The stud success of Encosta de Lago and Northern Meteor, of course, go a long way toward explaining Magnier’s interest in Rubick, but the Encosta de Lago colt has plenty of other assets going for him. Bred by Teeley Assets Ltd., Rubick was a star at the 2013 Magic Millions Gold Coast yearling sale, attracting a $483,138 bid from David Raphael.
His outstanding conformation is matched, if not exceeded, by his top-shelf pedigree. Rubick is the third foal out of Group 3 winner Sliding Cube, by Rock of Gibraltar, a three-quarter-sister to Australia’s greatest living sire, Redoute’s Choice, by Danehill, from a fabulous Australian branch of one of the best families in the American Stud Book, tracing to foundation mare Best in Show.

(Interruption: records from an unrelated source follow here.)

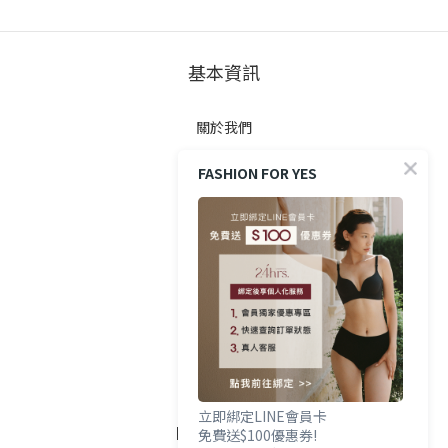
基本資訊
關於我們
FASHION FOR YES
顧客服務
防詐提醒
購買方式
政策與條款
隱私權政策
立即綁定LINE會員卡
FOLLOW US
免費送$100優惠券!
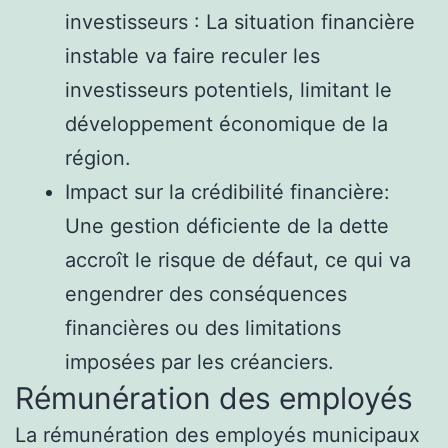
investisseurs : La situation financière
instable va faire reculer les
investisseurs potentiels, limitant le
développement économique de la
région.
Impact sur la crédibilité financière:
Une gestion déficiente de la dette
accroît le risque de défaut, ce qui va
engendrer des conséquences
financières ou des limitations
imposées par les créanciers.
Rémunération des employés
La rémunération des employés municipaux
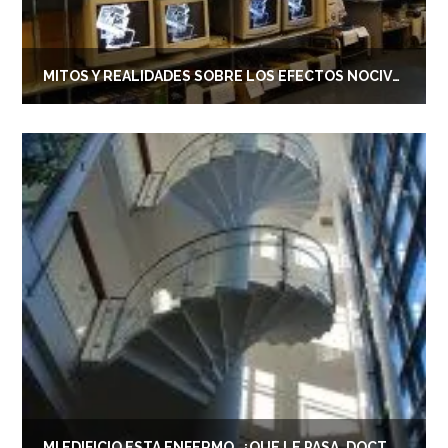
MITOS Y REALIDADES SOBRE LOS EFECTOS NOCIVOS DE LA TECNOLOGÍA
MI EDIFICIO ESTÁ ENFERMO, ¿QUÉ LE PASA, DOCTOR?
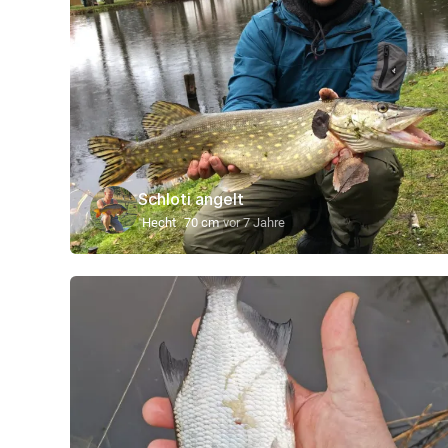
Schloti angelt
Hecht
70 cm
vor 7 Jahre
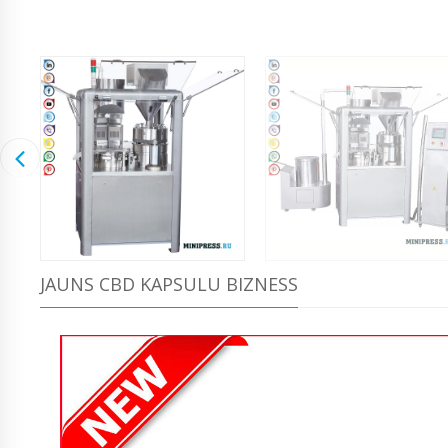
JAUNS CBD KAPSULU BIZNESS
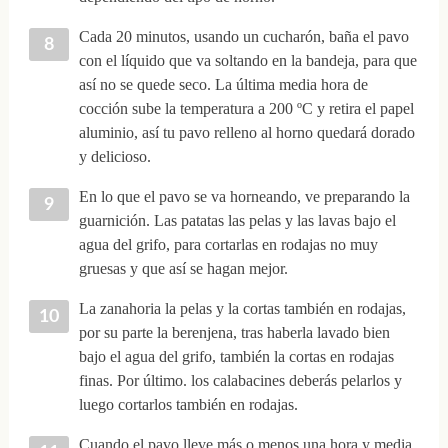
Cada 20 minutos, usando un cucharón, baña el pavo
con el líquido que va soltando en la bandeja, para que
así no se quede seco. La última media hora de
cocción sube la temperatura a 200 ºC y retira el papel
aluminio, así tu pavo relleno al horno quedará dorado
y delicioso.
En lo que el pavo se va horneando, ve preparando la
guarnición. Las patatas las pelas y las lavas bajo el
agua del grifo, para cortarlas en rodajas no muy
gruesas y que así se hagan mejor.
La zanahoria la pelas y la cortas también en rodajas,
por su parte la berenjena, tras haberla lavado bien
bajo el agua del grifo, también la cortas en rodajas
finas. Por último. los calabacines deberás pelarlos y
luego cortarlos también en rodajas.
Cuando el pavo lleve más o menos una hora y media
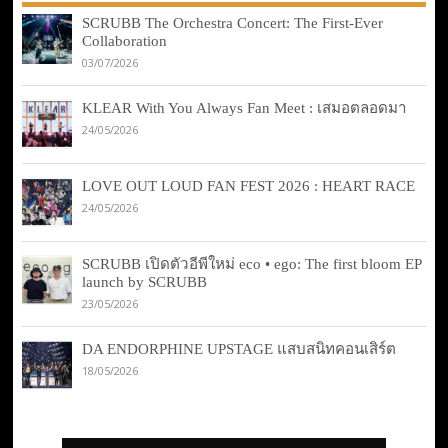
SCRUBB The Orchestra Concert: The First-Ever
Collaboration
03/07/2026
KLEAR With You Always Fan Meet : เสมอตลอดมา
24/05/2026
LOVE OUT LOUD FAN FEST 2026 : HEART RACE
24/05/2026
SCRUBB เปิดตัวอีพีใหม่ eco • ego: The first bloom EP
launch by SCRUBB
23/05/2026
DA ENDORPHINE UPSTAGE แสบสนิทคอนเสิร์ต
18/05/2026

Although she won the Group 3 San Domenico Stakes, Sliding Cube may have been the least talented of the five stakes winners out of her dam, Shantha’s Choice, by outstanding Australian sire Canny Lad. Redoute’s Choice won four Group 1 races, including the Caulfield Guineas, and his full brother Platinum Scissors captured the Group 1 Spring Champion Stakes. Their half-brother Manhattan Rain, by Encosta de Lago (and thus a three-quarter-brother to Rubick), captured the Group 1 Sires’ Produce Stakes. Manhattan Rain’s full brother Echoes Of Heaven was only a listed stakes winner but ran second in the Group 1 South Australia Derby.
Shantha’s Choice was a half-sister to two Group 1-winning sprinters, Hurricane Sky, by Star Watch, and Umatilla, by Miswaki, both successful sires, and her half-sister Show Dancing, by Don’t Say Halo, is the dam of Group 1 winner Al Maher, by Danehill, another sire of Group 1 winners. Best in Show’s family includes such luminaries as Belmont Stakes winners Rags to Riches and Jazil, current star 3-year-old filly Streaming, and champions Peeping Fawn, Aldebaran, Xaar, El Gran Senor, and Try My Best, among others.
Thus it is something of an understatement to say that Rubick has a “sire’s pedigree,” which is practically a prerequisite for standing at any of Coolmore’s global outposts. He has certainly showed championship potential in his two starts early in his 2-year-old season. Winner of a 1,000-meter (about five-furlong) maiden race at Randwick on Jan. 25, he captured the about-5 1/2-furlong, Group 3 Blue Diamond Prelude Stakes on Feb. 8 at Caulfield. Rubick’s acid test will be in Saturday’s Group 1 Blue Diamond Stakes at about six furlongs at Caulfield.
Whether Rubick’s name is a clever play on his dam’s name, slightly misspelling the name of the inventor of the Rubik’s Cube, or perhaps in honor of the video-game character of that name, his future as both a racehorse and potential stallion could hardly be brighter. And that is all according to plan for the master planner of Coolmore.